If you aren't a self-masochist, you'll be disappointed. If you are, there's a lot here to entertain you.
To continue with the game's flaws, I'll point out the totally uselessness of star power. Sure, it doubles your multiplier, but that one positive does not make up for the negatives. You must lift your guitar controller upwards to activate it, often causing you to miss a note while you do so. Once activated, the colors on the notes on-screen disappear, replaced with a light blue, so you lose that advantage and often miss a note due to it. If star power had activated slow-motion, it might have actually been useful in the harder songs, but the developers had not the insight to include that necessary feature. Also, there are problems with having to use your pinky finger; most people aren't skilled pinky users, though I suppose having to use the pinky finger was unavoidable.
There are four difficulties; easy, medium, hard, and expert. In the latter three, you can gain money from your gigs to buy new stuff at the store, including songs, guitars, characters, and more. The easy difficulty is perfect; it is difficult enough to allow for serious rocking but is very enjoyable to play; it gives the feeling you're a real rockstar without too much stress. After that, things change drastically. Medium is playable, but becomes very, very hard towards the end. Hard is the equivalent of insane, or legendary. Notes come so fast you have to hit multiple notes while strumming multiple times, thus crashing the universe like a copy of Vista. It. Is. Near. Impossible. Now, expert . . . Do a youtube search for "Carry Me Home" and watch "Carry Me Home on Expert." Humans can't do that. This extremely retards what could have been a great game; casual players are limited to the first difficulty. I consider myself a hardcore gamer, but I'm not a self-masochist; thus, I cannot contend on the higher two difficulties. And, due to the game's mechanics, to unlock all the stuff in the store, you must beat the top two - obviously frustrating.
Now, finally on to the good of Guitar Hero II. There is an impressive line-up
of great songs; both young and old will enjoy them, and young may learn to respect the old stuff. Sadly, there is no Led Zeppelin, but a heretical splash screen declaring "Remember, NO STAIRWAY!", an idiotic insult to new guitarists wishing to play the epic of Page. There is YYZ, but the publisher spelled Geddy Lee as Getty Lee in the manual; another foul heresy against the rock gods. Other than those two travesties, the song list is great. Voice work is generally good, except on "Woman;" I can hardly stand that skill-less squeal.

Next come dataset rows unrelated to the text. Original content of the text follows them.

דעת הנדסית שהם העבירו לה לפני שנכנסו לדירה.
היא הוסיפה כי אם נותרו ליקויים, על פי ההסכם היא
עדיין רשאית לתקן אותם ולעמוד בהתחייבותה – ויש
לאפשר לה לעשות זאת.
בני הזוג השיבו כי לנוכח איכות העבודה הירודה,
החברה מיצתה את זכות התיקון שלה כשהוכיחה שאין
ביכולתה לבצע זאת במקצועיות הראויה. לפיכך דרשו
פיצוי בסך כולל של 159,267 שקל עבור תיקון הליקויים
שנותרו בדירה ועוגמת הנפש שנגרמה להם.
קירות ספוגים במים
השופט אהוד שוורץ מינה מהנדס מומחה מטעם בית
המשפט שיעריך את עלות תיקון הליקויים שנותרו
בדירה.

What, you say? No more to add to the good? This game is a frustrating foul-up by the first time you lay a chord on the hard difficulty. But, for the first few days, it is incredible fun. Veterans of the series will love it. Casual players will hate it. The list of songs if fantastic, and the promise of downloadable content will attract PS2 GHII owners. As a bottom line: Don't waste your money if you're not into unbearable frustration and/or hours of practice to get on to the next level of unbearable frustratation. Broken guitars not excluded.